| Activity |
Type out the listing below exactly. Pictures stay out of it.

========

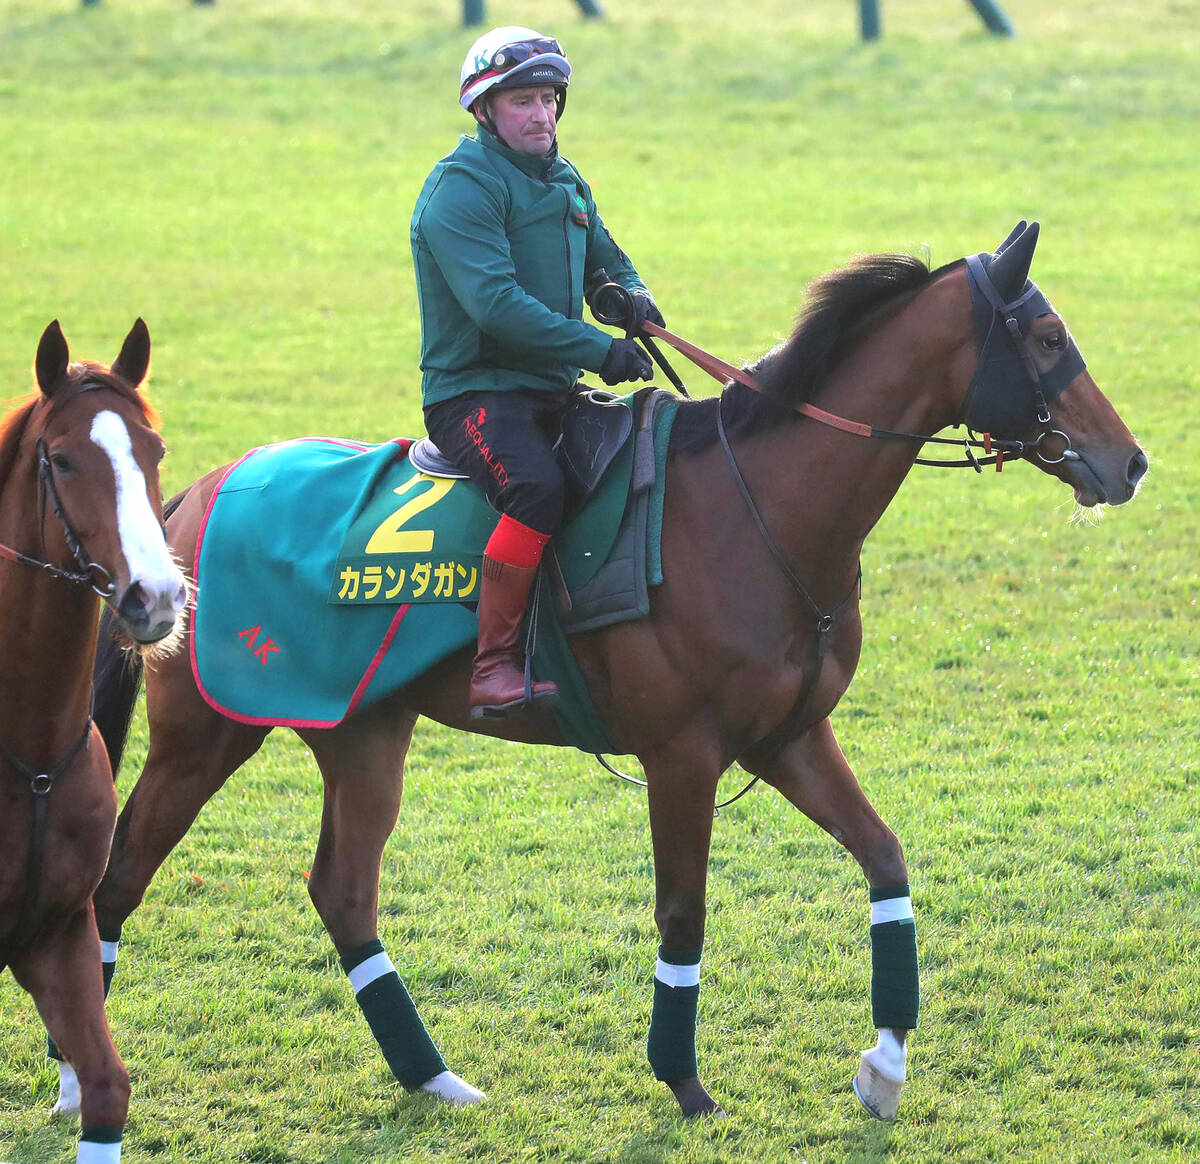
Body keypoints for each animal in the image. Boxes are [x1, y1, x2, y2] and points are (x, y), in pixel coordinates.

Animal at [62, 223, 1145, 1123]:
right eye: (1046, 335)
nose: (1129, 461)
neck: (756, 508)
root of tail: (194, 494)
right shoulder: (683, 755)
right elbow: (684, 912)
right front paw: (684, 1079)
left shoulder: (790, 738)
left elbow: (884, 859)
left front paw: (883, 1065)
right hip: (208, 735)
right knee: (115, 883)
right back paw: (79, 1081)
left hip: (363, 730)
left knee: (343, 892)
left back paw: (431, 1075)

========

| Response box |
Body keypoints for each animal in the image. Boxes are [x1, y1, x2, y2] and points are (x, y), in pixel coordinates.

Animal at [62, 223, 1145, 1123]:
right eye: (1046, 335)
nose: (1129, 461)
neck: (756, 508)
root of tail: (194, 494)
right shoulder: (683, 755)
right elbow: (684, 912)
right front paw: (684, 1079)
left shoulder: (790, 738)
left elbow: (884, 859)
left front paw: (883, 1065)
right hip: (208, 735)
right knee: (115, 883)
right back paw: (79, 1081)
left hip: (363, 730)
left knee: (343, 892)
left back paw: (431, 1075)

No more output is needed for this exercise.